Jürn Kruse über ARD und ZDF in der Putsch-Nacht: Keine gute Figur
Ja, liebe ARD, liebes ZDF, ihr habt es am Freitagabend sehr ernst gemeint mit eurem Auftrag zur Grundversorgung. Zumindest wenn man Grundversorgung im Sinne von Grundsicherung oder Grundbedürfnis versteht. Ihr habt immer mal wieder kurz das Programm unterbrochen, eure Korrespondenten am Telefon gehabt, seid – sehr spät – sogar mal ein bisschen länger live draufgeblieben. Aber kann das alles sein, wenn in einem europäischen Land und Nato-Mitglied das Militär putscht?
Wer mehr wollte, musste ganz weg vom Fernsehen (Twitter) oder wenigstens umschalten. Al-Dschasira sendete durch, CNN auch, selbst Euronews war ununterbrochen live drauf und versuchte, alles einzuordnen. Wer hierzulande in dieser unübersichtlichen Lage begleitet werden wollte, fand bei ARD und ZDF kaum Orientierung. Da können noch so viele Moderatorinnen und Moderatoren in den sozialen Netzwerken die eigenen Sender loben und immer wieder das gleiche Argument abfeuern: Wir recherchieren erst, bevor wir senden!
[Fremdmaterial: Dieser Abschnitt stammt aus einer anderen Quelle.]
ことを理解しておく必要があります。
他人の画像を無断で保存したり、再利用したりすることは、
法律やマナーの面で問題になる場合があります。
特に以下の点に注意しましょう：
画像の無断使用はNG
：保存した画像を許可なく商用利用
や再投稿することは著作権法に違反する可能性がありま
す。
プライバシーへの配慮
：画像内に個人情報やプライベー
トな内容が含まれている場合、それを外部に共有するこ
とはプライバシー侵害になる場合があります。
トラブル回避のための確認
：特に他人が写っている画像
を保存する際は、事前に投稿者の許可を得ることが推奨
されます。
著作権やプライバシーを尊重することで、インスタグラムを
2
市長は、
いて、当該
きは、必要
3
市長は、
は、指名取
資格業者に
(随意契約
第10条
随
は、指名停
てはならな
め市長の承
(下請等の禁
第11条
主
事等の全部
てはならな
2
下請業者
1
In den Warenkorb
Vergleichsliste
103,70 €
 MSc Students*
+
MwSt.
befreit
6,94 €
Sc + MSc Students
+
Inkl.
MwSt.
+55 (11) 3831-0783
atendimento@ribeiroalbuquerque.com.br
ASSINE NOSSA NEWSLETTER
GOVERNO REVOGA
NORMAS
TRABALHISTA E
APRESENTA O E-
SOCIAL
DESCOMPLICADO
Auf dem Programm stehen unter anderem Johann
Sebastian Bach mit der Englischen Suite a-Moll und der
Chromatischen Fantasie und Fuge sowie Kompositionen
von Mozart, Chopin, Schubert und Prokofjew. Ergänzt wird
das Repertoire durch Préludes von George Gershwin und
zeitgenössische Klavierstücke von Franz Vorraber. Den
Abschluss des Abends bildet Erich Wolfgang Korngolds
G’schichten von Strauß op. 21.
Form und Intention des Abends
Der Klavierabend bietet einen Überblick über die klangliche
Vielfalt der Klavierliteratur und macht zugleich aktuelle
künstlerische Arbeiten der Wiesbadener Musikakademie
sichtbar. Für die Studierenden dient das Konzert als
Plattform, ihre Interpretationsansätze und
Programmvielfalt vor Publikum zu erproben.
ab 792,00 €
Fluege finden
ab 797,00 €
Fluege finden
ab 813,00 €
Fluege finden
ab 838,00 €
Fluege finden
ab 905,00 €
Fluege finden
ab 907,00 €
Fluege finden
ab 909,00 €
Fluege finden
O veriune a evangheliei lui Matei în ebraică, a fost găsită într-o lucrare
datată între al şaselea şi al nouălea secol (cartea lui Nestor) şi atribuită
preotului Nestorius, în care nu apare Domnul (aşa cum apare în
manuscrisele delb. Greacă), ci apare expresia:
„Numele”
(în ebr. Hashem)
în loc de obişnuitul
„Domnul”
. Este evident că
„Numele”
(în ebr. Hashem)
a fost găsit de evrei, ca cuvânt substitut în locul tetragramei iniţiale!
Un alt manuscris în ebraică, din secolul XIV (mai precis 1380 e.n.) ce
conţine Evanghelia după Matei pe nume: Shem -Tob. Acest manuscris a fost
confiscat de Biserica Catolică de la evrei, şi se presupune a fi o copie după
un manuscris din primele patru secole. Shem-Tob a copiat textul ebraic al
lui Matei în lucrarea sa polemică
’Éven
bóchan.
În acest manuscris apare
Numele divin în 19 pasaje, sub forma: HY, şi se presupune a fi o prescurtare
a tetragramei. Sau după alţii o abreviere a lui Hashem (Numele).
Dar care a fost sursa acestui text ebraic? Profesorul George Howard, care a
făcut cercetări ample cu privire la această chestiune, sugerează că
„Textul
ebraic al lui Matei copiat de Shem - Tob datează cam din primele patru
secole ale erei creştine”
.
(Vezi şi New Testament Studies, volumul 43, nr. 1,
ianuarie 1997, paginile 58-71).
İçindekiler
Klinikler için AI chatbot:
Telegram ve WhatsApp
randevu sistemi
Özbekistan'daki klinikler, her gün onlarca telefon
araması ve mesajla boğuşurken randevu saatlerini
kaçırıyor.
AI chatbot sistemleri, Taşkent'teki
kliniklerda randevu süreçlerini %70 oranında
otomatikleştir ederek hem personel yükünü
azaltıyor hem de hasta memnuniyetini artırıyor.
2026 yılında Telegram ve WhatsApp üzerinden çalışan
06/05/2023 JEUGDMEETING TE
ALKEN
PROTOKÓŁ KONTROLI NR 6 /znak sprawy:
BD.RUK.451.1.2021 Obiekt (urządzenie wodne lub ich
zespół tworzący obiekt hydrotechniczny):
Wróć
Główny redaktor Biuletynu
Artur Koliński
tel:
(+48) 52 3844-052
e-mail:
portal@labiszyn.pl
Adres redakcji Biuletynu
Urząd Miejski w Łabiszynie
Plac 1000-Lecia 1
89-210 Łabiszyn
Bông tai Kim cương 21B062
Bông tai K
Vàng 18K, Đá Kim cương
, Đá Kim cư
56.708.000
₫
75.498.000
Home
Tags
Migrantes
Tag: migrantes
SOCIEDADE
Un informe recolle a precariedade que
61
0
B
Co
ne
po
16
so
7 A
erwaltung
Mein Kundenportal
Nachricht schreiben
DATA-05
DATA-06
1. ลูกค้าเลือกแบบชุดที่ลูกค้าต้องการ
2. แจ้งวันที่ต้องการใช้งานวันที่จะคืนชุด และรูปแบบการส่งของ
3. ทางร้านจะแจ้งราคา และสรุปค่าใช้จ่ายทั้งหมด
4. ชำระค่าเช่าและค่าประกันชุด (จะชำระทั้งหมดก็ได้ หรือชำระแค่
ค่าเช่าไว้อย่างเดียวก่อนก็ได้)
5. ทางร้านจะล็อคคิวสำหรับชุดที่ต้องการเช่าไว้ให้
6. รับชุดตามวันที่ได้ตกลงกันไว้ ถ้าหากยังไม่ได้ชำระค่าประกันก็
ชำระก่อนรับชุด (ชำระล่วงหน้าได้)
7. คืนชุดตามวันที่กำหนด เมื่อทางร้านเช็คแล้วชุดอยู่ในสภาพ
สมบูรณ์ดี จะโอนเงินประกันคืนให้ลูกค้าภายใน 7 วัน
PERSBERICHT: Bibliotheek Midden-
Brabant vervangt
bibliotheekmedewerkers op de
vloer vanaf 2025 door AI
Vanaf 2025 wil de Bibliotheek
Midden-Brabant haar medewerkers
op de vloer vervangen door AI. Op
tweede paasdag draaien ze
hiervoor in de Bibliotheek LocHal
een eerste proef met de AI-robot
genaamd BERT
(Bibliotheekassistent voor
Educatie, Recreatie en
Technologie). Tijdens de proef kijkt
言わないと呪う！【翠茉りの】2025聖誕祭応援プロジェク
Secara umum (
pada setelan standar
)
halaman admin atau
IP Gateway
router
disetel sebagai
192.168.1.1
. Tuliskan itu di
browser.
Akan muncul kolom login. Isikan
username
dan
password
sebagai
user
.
Dieses Argument ist in vierfacher Hinsicht ärgerlich und frech. Denn erstens impliziert es, dass all die anderen Sender da draußen nur ungeprüften Schwachsinn hinausposaunen würden. Zweitens macht nicht erst die offizielle ARD-ZDF-Verifikation eine Nachricht zu einer Nachricht. Drittens: Warum lasst ihr die Zuschauerinnen und Zuschauer nicht teilhaben an diesem Prozess des Sortierens und Einordnens? Genau das machen andere Sender. Es gibt nicht nur die Wahl zwischen dem Senden der wahren Nachricht und dem Wegducken bei unklarer Lage. Und viertens solltet ihr euch glücklicher schätzen, dass sich in unübersichtlichen Zeiten so viele Menschen an ARD und ZDF wenden, sie ernst nehmen, wenn sie sich nicht ordentlich versorgt fühlen – und euch nicht als Lehrer und Hüter des wahren Journalismus aufspielen. Das steht einem von allen getragenen System nicht gut an.
Nein, liebe ARD, liebes ZDF, das habt ihr nicht gut gemacht.